During a discussion with colleagues about the results of the study conducted by Donald McCabe, some of my colleagues pointed out that MBA programs are very demanding, sometimes beyond realistic expectations. To cope with these unrealistic demands, some students simply cheat. Other colleagues referred to the prevalent culture at many business schools, which emphasizes performance at any cost, thus exacerbating competition and prompting disloyalty among fellow students.
However, business educators may argue that their aim is to prepare competitive managers, not just well intentioned, sheepish professionals that are swalled by the business maelstrom.
Like other human beings, managers and business students are not saints nor demons.
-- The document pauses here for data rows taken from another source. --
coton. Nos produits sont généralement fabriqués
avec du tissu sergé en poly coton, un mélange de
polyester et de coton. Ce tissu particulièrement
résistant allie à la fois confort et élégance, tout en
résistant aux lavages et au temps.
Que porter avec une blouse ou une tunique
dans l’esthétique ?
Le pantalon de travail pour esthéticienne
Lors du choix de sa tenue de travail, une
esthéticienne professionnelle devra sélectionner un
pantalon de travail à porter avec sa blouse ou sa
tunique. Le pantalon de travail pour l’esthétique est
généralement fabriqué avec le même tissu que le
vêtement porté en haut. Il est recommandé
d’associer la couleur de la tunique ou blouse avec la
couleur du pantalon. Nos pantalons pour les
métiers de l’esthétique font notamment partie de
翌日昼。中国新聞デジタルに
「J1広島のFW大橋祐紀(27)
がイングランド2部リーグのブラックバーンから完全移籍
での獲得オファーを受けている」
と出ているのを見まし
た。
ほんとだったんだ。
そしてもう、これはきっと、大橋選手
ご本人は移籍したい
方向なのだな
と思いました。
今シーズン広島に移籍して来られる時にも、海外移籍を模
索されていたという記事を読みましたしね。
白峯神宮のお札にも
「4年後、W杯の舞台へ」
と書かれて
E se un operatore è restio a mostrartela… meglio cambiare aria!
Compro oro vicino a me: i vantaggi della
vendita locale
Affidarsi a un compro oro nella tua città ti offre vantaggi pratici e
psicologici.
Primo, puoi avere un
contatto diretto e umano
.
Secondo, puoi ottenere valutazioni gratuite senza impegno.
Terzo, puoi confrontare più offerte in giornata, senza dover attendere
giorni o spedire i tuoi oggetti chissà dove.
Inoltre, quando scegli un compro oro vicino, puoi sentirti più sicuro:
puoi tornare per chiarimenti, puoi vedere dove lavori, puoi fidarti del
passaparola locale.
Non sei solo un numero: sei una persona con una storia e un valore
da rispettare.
True, management requires a special awareness of the impact of corporations in society, as well as the responsibilities assumed with the post. Those responsibilities provide excellent managers with the opportunity to transform their jobs in one of the noblest professions worldwide.
Ethical management is equivalent to good management. Not more but not less.
[i] T. Piper, M. C. Gentile and S. Daloz Parks, Can Ethics Be Taught? Perspectives, Challenges and Approaches at Harvard Business School (Cambridge, Mass.: Harvard Business School Press, 1993), p.127.